Serbia Against Violence may have demanded the election. But they will be facing an uphill battle to challenge the Progressives’ dominance.

The SNS has a well-oiled party machine. And election monitor CRTA points out that they also benefit from a broadly friendly media. Rasa Nedeljkov bemoans a “chronic lack of pluralism” and notes that President Vucic has made more than 250 televised addresses this year alone.

The opposition also accuses the SNS of “state capture” – using public resources for party purposes.

Both these allegations get short shrift from Ana Brnabic, who insists that “the elections are fair, and the media is, in fact, quite open to the opposition”.

Anna Brnabic, Serbian prime minister


As a party, we never run away from elections… How ever people vote, we will respect thatAnna Brnabic
Serbian Prime Minister

In reality, she says, agreeing to early elections shows that the government is nothing like the autocracy its sternest critics claim it to be.

“In the spirit of democracy, we wanted to say yes.”

“The opposition claimed that we had lost credibility and legitimacy and that elections should be held. As a party, we never run away from elections – if someone thinks that we have lost legitimacy and wants to double-check it, we can always do that. How ever people vote, we will respect that.”

Just as the president’s beloved Red Star Belgrade tend to dominate the smaller football clubs in the Serbian SuperLiga, the Progressives are looking for a routine win in the parliamentary contest. The same goes for local elections which are being held in much of the country, including the capital, Belgrade.

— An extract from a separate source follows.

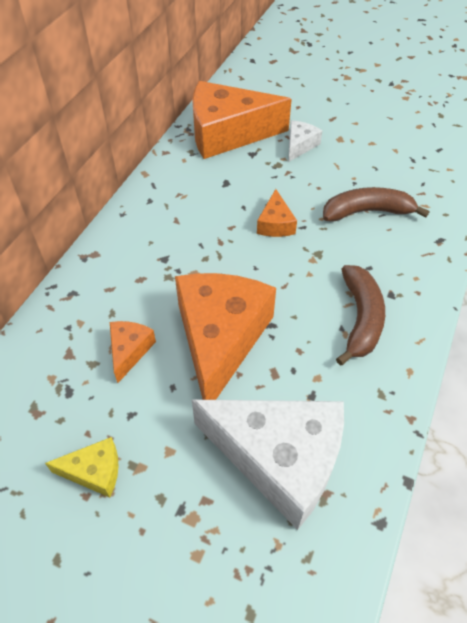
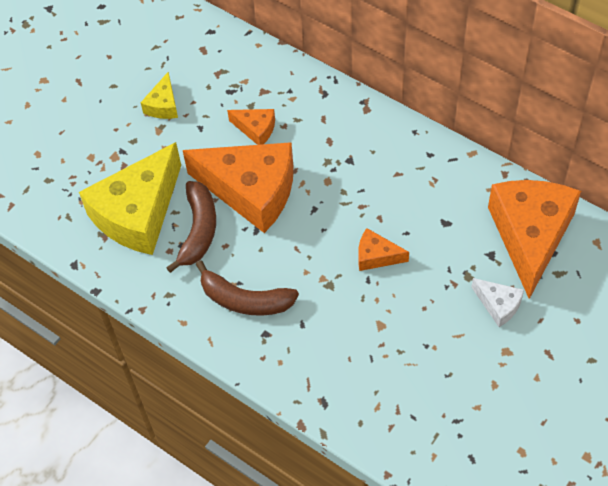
camera: 105 degrees right, 5 degrees up
(279, 459) = (138, 213): white cheese -> yellow cheese
(367, 212) = (377, 344): brown banana -> brown banana (198, 230)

Part of the reason for the Progressives’ long run in power has been the lack of a credible alternative. The Democratic Party splintered after it lost power in 2012 – and none of the resulting constellation of smaller parties grew large enough to have a realistic shot at forming a government.

A divided opposition suited the Progressives perfectly. And Mr Vucic successfully presented himself as the strong figure needed to bring prosperity to Serbia.

The Serbia Against Violence coalition at least offers voters a coherent alternative.

Biljana Djordjevic
Image caption,Biljana Djordjevic, joint leader of Serbia Against Violence, believes her party can make gains in cities like Belgrade

But the operations of the Green-Left Front – one of the coalition’s members – are rather more homespun than the Progressives’ slick campaign. Their Belgrade headquarters sits in a converted shopfront, staffed by young volunteers, with gas-powered heaters staving off the winter chill.

Their joint leader, Biljana Djordjevic, concedes that a national victory would be a stretch. But she believes that other targets are achievable.

“You can never be as fully prepared as they are,” she says, “but we are not afraid of elections, because we know there will be more of us. And especially in Belgrade, we know we can win.”

“We believe in changes from the bottom up – from cities. Not everything is resolved in these elections, but in two or three steps.”

That process may take some time, if the government sticks to its line that this parliamentary election may be the last until 2027.

Ana Brnabic says “Serbia needs that kind of stability” for the SNS to carry out its programme of infrastructure improvements and boosts to salaries and pensions.

The opposition have the incentive to drum up the excitement levels, so Sunday’s vote will show whether their united front convinces the electorate.